Kate: Really a question for Heidi, but one sense of it is the exploration of who a performance is actually for. Is it for the performer, the creator, the audience, and what are our respective roles in those relationships? What does it mean to give and to receive, in the context of performance and beyond? What are the gifts that are given to us by our ancestors, the gifts of our personal history?
Luke: My interpretation is that it’s a play on the give and take that happens in a theatrical performance. We’re trying to create a piece for an audience to enjoy while actively pursuing our own artistic and aesthetic goals, which could generate the question: who is this performance for? I think Heidi hits a rare balance with her work by creating pieces a wide-ranging audience can truly enjoy while still being artistically relevant and challenging. As far as I can tell “for me?” is actually for all of us.
What kind of atmosphere do you intend to set up, or will someone experience while attending “for me?”
Heidi: One where the weather co-operates, the audience is welcomed and feels comfortable.
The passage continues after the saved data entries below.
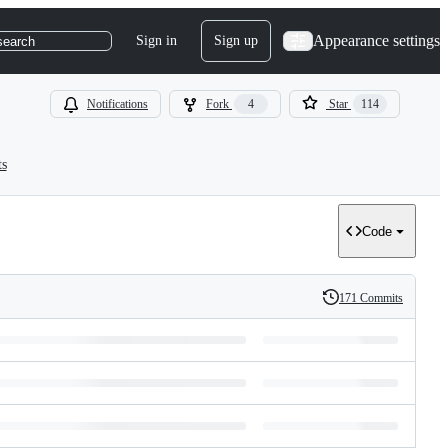
Appearance settings
Sign in
Sign up
search
Notifications
Fork
4
Star
114
ts
Code
171 Commits
History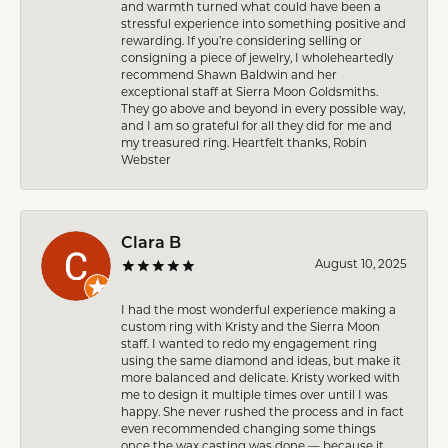
and warmth turned what could have been a
stressful experience into something positive and
rewarding. If you’re considering selling or
consigning a piece of jewelry, I wholeheartedly
recommend Shawn Baldwin and her
exceptional staff at Sierra Moon Goldsmiths.
They go above and beyond in every possible way,
and I am so grateful for all they did for me and
my treasured ring. Heartfelt thanks, Robin
Webster
Clara B
August 10, 2025
I had the most wonderful experience making a
custom ring with Kristy and the Sierra Moon
staff. I wanted to redo my engagement ring
using the same diamond and ideas, but make it
more balanced and delicate. Kristy worked with
me to design it multiple times over until I was
happy. She never rushed the process and in fact
even recommended changing some things
once the wax casting was done — because it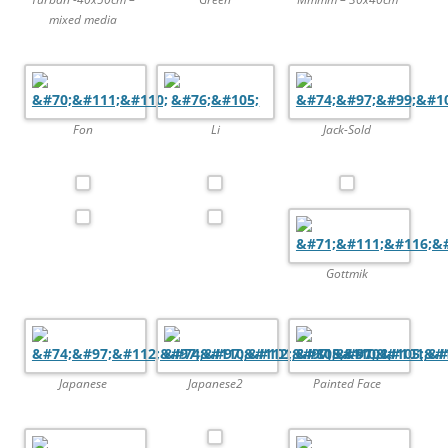
mixed media
Fon
Li
Jack-Sold
Gottmik
Japanese
Japanese2
Painted Face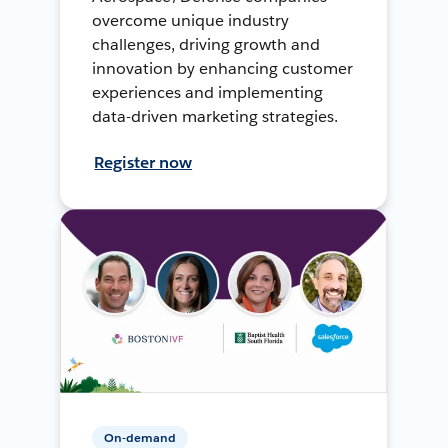
overcome unique industry
challenges, driving growth and
innovation by enhancing customer
experiences and implementing
data-driven marketing strategies.
Register now
On-demand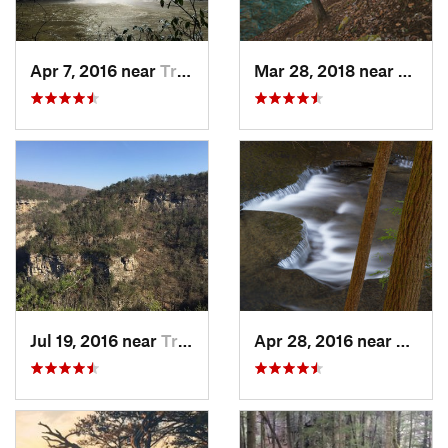
Apr 7, 2016 near
Tracy City, TN
Mar 28, 2018 near
Trent
Jul 19, 2016 near
Trenton, GA
Apr 28, 2016 near
Tracy 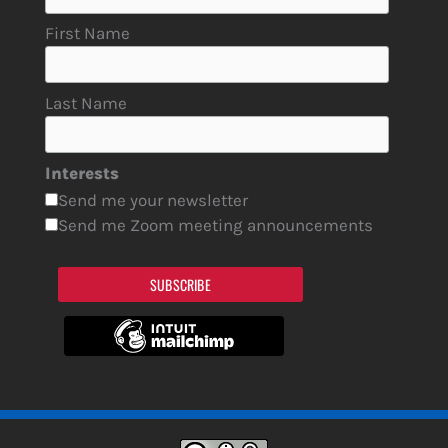
First Name
Last Name
Interests
Send me your newsletter
Send me Zoom meeting announcements
SUBSCRIBE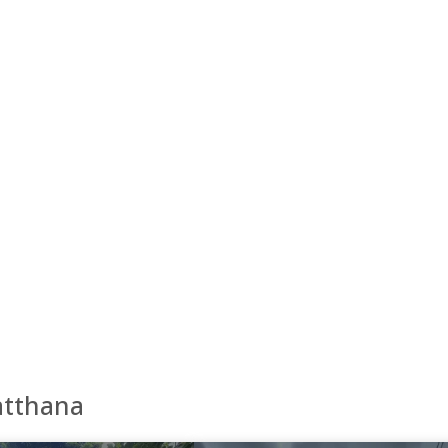
atthana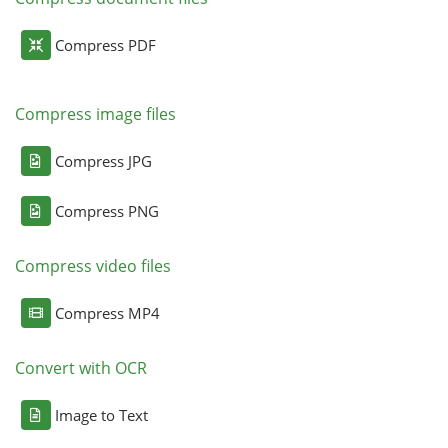
Compress PDF
Compress image files
Compress JPG
Compress PNG
Compress video files
Compress MP4
Convert with OCR
Image to Text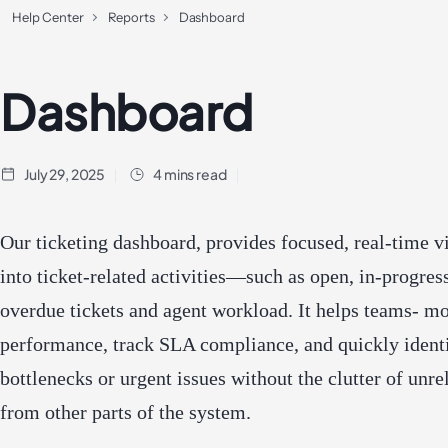
Help Center
Reports
Dashboard
Dashboard
July 29, 2025
4 mins read
Our ticketing dashboard, provides focused, real-time vi
into ticket-related activities—such as open, in-progress
overdue tickets and agent workload. It helps teams- mo
performance, track SLA compliance, and quickly ident
bottlenecks or urgent issues without the clutter of unre
from other parts of the system.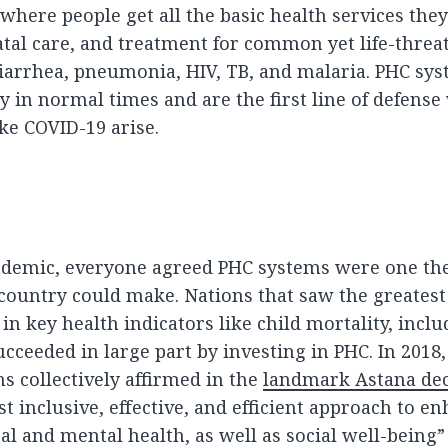
 where people get all the basic health services they
atal care, and treatment for common yet life-threa
 diarrhea, pneumonia, HIV, TB, and malaria. PHC sy
y in normal times and are the first line of defens
ike COVID-19 arise.
ndemic, everyone agreed PHC systems were one the
country could make. Nations that saw the greatest
n key health indicators like child mortality, inclu
cceeded in large part by investing in PHC. In 2018
 collectively affirmed in the
landmark Astana dec
t inclusive, effective, and efficient approach to e
al and mental health, as well as social well-being”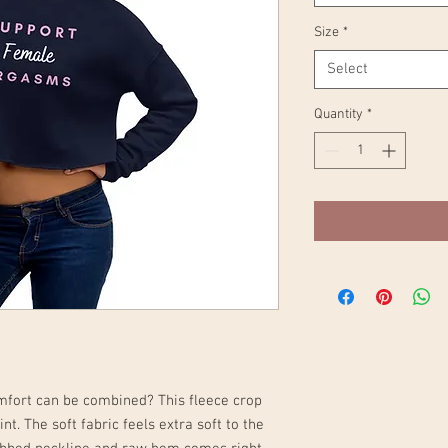
Size
*
Select
Quantity
*
mfort can be combined? This fleece crop 
nt. The soft fabric feels extra soft to the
Luke: We unfortunately have little control over our atmosphere and seeing as our piece takes place outside it’s especially disconcerting. We have all doubled up our efforts to recycle and reduce our green house emissions so that the atmosphere maintains it’s healthy-ish state of protectiveness. Fingers crossed.
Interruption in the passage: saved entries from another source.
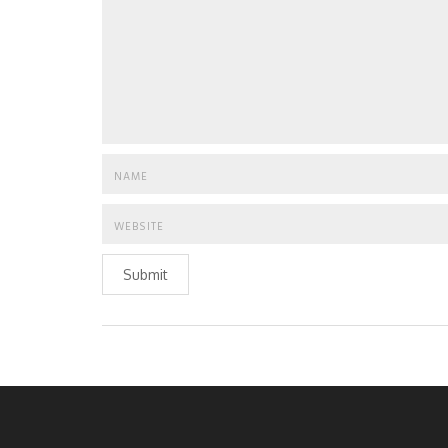
Submit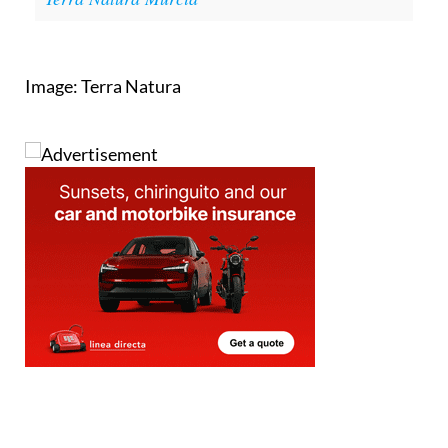
Image: Terra Natura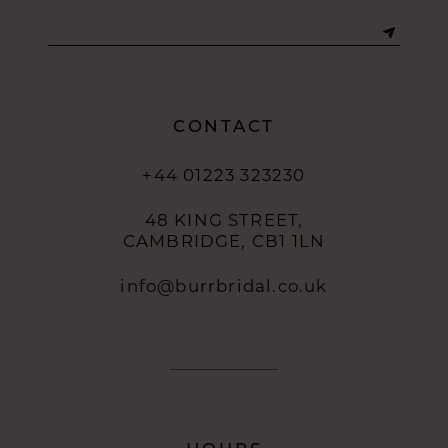
13
14
CONTACT
+44 01223 323230
48 KING STREET,
CAMBRIDGE, CB1 1LN
info@burrbridal.co.uk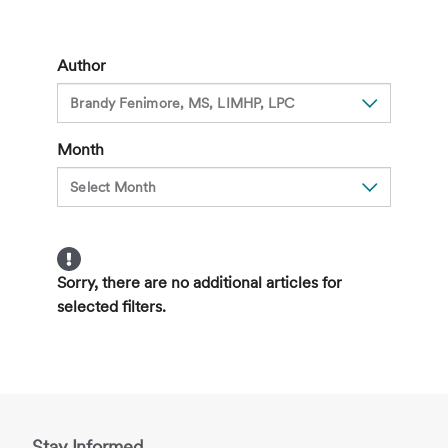
Holiday
Blues?
10
Author
Tips
to
Ease
Month
the
Season
Sorry, there are no additional articles for
selected filters.
Stay Informed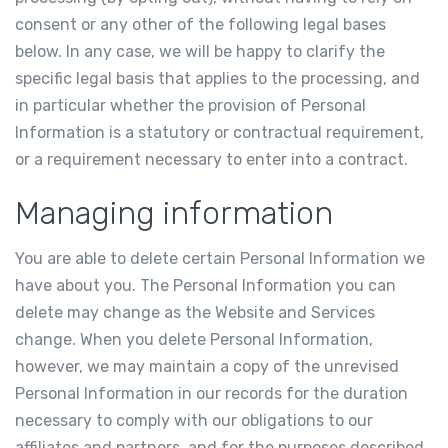
consent or any other of the following legal bases
below. In any case, we will be happy to clarify the
specific legal basis that applies to the processing, and
in particular whether the provision of Personal
Information is a statutory or contractual requirement,
or a requirement necessary to enter into a contract.
Managing information
You are able to delete certain Personal Information we
have about you. The Personal Information you can
delete may change as the Website and Services
change. When you delete Personal Information,
however, we may maintain a copy of the unrevised
Personal Information in our records for the duration
necessary to comply with our obligations to our
affiliates and partners, and for the purposes described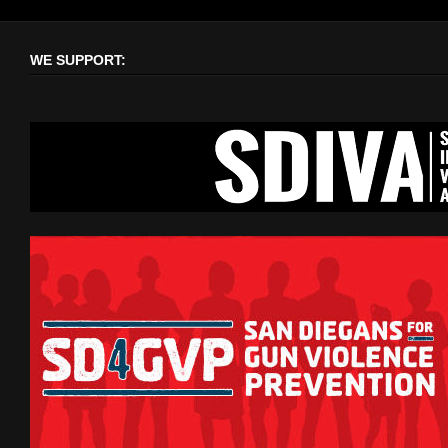
WE SUPPORT: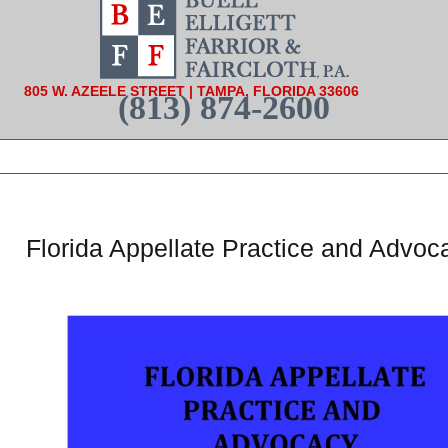
805 W. AZEELE STREET | TAMPA, FLORIDA 33606
(813) 874-2600
Florida Appellate Practice and Advo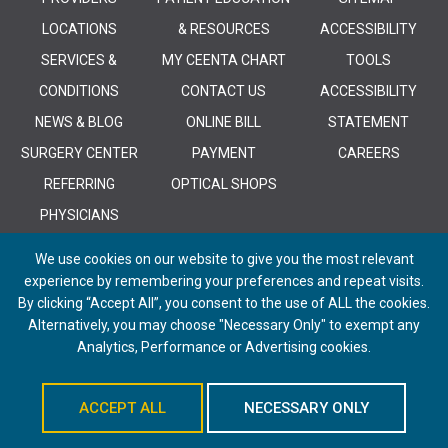
LOCATIONS
& RESOURCES
ACCESSIBILITY
SERVICES &
MY CEENTA CHART
TOOLS
CONDITIONS
CONTACT US
ACCESSIBILITY
NEWS & BLOG
ONLINE BILL
STATEMENT
SURGERY CENTER
PAYMENT
CAREERS
REFERRING
OPTICAL SHOPS
PHYSICIANS
We use cookies on our website to give you the most relevant
experience by remembering your preferences and repeat visits.
By clicking “Accept All”, you consent to the use of ALL the cookies.
Alternatively, you may choose "Necessary Only" to exempt any
© 2026 CEENTA. All Rights Reserved. | Powered by
Remedy CMS
by
E-
Analytics, Performance or Advertising cookies.
dreamz
ACCEPT ALL
NECESSARY ONLY
Schedule An Appointment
Have you worked with each other before? How did this specific collaboration begin, and, if applicable, how did the very first collaboration between you begin?
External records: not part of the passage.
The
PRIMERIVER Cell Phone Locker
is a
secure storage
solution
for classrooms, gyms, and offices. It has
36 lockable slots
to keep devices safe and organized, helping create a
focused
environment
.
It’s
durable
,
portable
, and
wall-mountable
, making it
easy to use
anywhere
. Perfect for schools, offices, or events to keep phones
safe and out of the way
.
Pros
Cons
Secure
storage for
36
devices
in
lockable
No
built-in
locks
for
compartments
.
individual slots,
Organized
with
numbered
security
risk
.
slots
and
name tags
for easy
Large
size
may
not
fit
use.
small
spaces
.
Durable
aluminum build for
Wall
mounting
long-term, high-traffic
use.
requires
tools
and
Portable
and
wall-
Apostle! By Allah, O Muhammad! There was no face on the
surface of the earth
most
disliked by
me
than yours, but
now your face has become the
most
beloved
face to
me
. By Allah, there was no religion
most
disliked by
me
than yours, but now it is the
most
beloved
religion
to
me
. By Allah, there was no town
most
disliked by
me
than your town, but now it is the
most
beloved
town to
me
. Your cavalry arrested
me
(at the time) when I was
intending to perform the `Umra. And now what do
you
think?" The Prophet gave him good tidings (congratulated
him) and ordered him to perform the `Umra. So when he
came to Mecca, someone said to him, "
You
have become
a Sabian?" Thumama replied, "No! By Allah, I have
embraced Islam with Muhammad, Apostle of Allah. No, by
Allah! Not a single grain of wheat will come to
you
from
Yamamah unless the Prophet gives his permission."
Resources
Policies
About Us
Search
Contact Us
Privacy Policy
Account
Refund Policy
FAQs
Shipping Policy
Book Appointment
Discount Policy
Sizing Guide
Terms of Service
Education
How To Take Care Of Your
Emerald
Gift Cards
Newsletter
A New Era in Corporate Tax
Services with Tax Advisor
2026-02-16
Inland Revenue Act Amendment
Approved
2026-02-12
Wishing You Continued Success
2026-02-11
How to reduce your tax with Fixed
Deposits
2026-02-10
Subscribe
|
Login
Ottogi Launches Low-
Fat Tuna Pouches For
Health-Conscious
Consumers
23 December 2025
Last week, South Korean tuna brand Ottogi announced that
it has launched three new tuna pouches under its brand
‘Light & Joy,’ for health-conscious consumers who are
Heidi: I danced with Kate Alton in a work of Laurence Lemieux’s shortly after I finished school and then again in stage and film work of Michael Downing/dancefront. Later on I danced in a number of her works when her company Crooked Figure Dances was Overall Dance. Those works included Tartan Briefs and Great Leap Forward. She is one of my mother’s favourite dancers. This is the first time I have worked with Luke, although while I was a co-director of hub14 we commissioned him to create something for Full Stop, and Luke and I are working on and off on a gallery project with Jenn Goodwin. It has been a real pleasure, and honour to develop something with these very generous folks.
Kate: The three of us have never worked together before. I have worked with Luke both as a fellow dancer at Coleman Lemieux & Compagnie, and also as rehearsal director there. I think the first time Heidi and I worked together was on a solo I did for her way, way back for Series 8:08. So long ago I don’t know what year it was! I have never worked for Heidi as a dancer before but she has been involved in two of my projects. I have been admiring her work for years.
Luke: I had worked with Kate at CLC and Heidi and I had done a collaborative project together but I had never worked on a piece like this with either of them, so I was more than eager to come on board.
What is your favourite memory from working on “for me?”
Heidi: Being unable to continue working because of uncontrollable laughter, speaking in double negatives, rehearsing in a baseball diamond when we were double booked in the Lower Ossington rehearsal space.
Kate: Off the top of my head I would say it was the last run-through we did, the first full run-through onsite. I had a sense of the whole work coming together and it was very satisfying. We laughed a lot in the process, worked hard and I rediscovered the dancer in my body, so lots of good things.
Luke: There was a day of gift giving where we ended up sharing more than just material gifts, we gave each other our stories, memories and histories, and that was pretty special.
Describe “for me?” in three adjectives, a phrase, or with sound.
Heidi: What we do is what we do.
Kate: Colour, Connection, Conversation. Not adjectives, but those are what come to mind.
Luke: ohhhhhooooooooooo (that’s a sound)
Do you have anything else you’d like to share? Photos, videos, links, posters, stories, wishes?
Luke: I wish you’d all come see the show and let us know what you think.